### Extract

+ + +

The Tungabhadra project was taken up by then states of Madras and Hyderabad during February 1945. With the formation of Andhra State Act 1953, certain areas of the project of the right side of the river belonging to the then madras state were transferred to the then Mysore state and the project became a venture of the then states of Mysore, Andhra. This resulted in more than 55 percent of irrigated area on the right bank of the river falling in Andhra & the reservoir with the head reaches of the canal system lying in the state of Mysore .This situation warranted constitution of an independent body to look after the timely completion of the approved project, its maintenance and oversee distribution of benefits to the states.
Subsequently ,as per the Andhra State Act,1953,President of Indian was authorized to give directions for the completion of the project and its operation and maintenance there after .Accordingly, Under a presidential order, Tungabhadra Board was constituted with effect from 1st oct,1953 vide notification No DW II -22(129) Dated 29 th sep,1953 of the then ministry of irrigation and power.

+ + +

### Problems
(1) According to the passage on the Tungabhadra project, from what date did the Tungabhadra Board take effect?
(2) Transcribe the passage on the Tungabhadra project from "Subsequently ,as per" to "irrigation and power.".
None of the lines after this point are needed.

+ + +

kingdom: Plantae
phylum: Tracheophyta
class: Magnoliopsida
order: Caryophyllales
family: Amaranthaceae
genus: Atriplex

+ + +

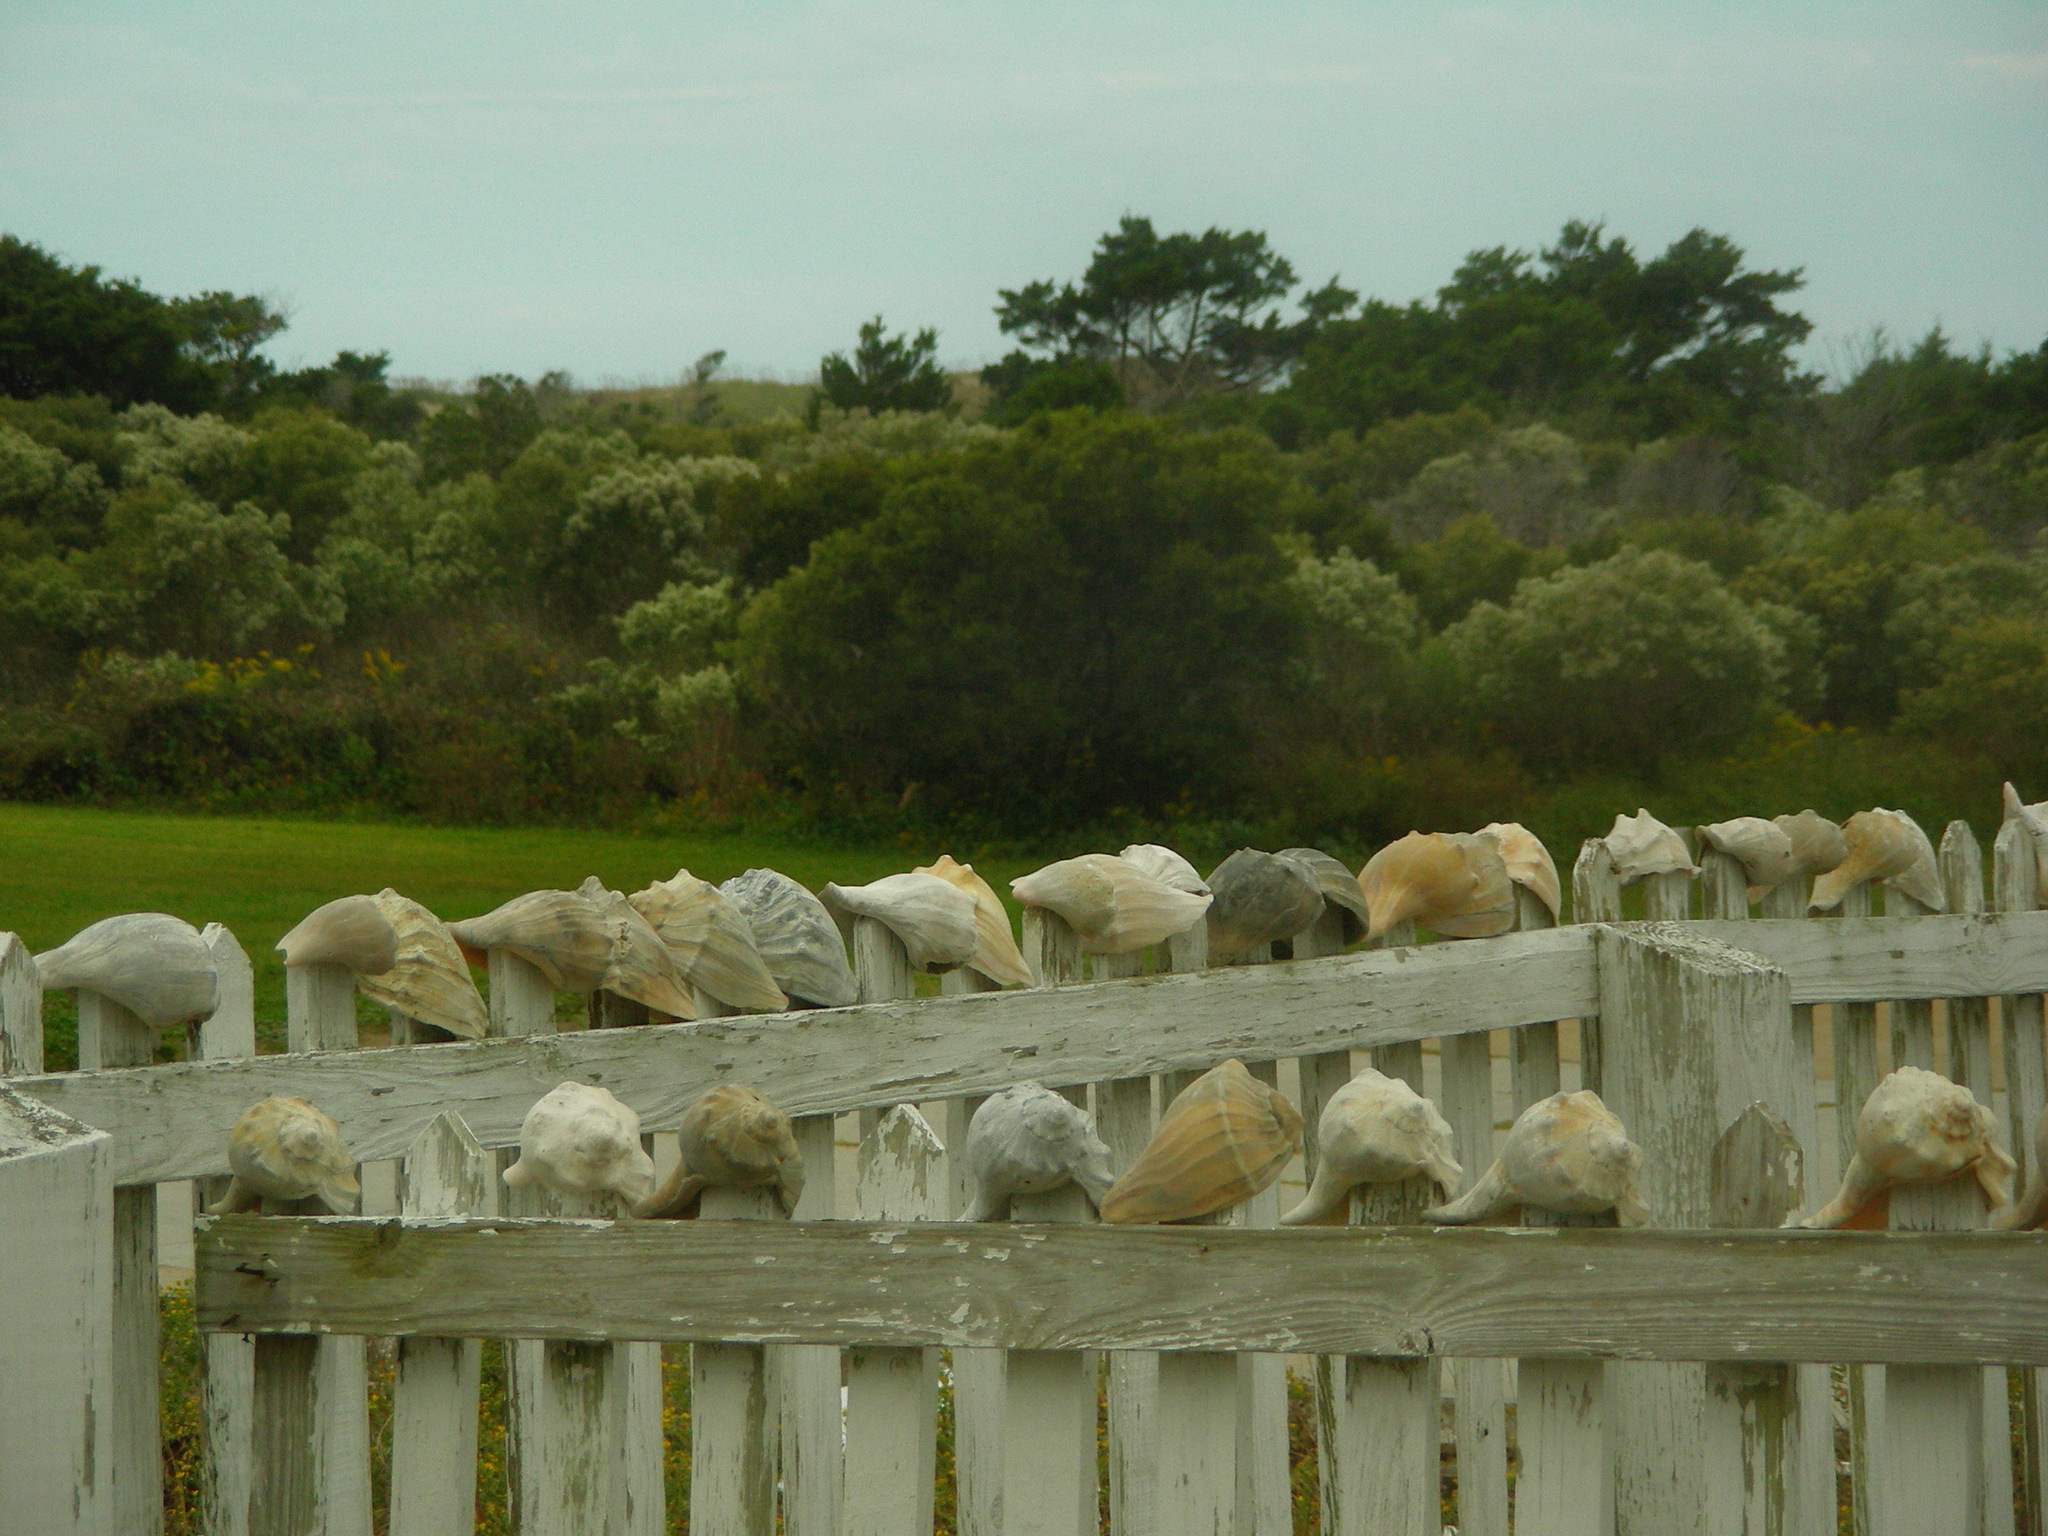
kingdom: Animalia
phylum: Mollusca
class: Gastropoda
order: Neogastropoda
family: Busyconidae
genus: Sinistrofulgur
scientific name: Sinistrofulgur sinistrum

+ + +

### Answers for the tasks
(1) The Tungabhadra Board was constituted with effect from 1st October 1953.

(2)
Subsequently ,as per the Andhra State Act,1953,President of Indian was authorized to give directions for the completion of the project and its operation and maintenance there after .Accordingly, Under a presidential order, Tungabhadra Board was constituted with effect from 1st oct,1953 vide notification No DW II -22(129) Dated 29 th sep,1953 of the then ministry of irrigation and power.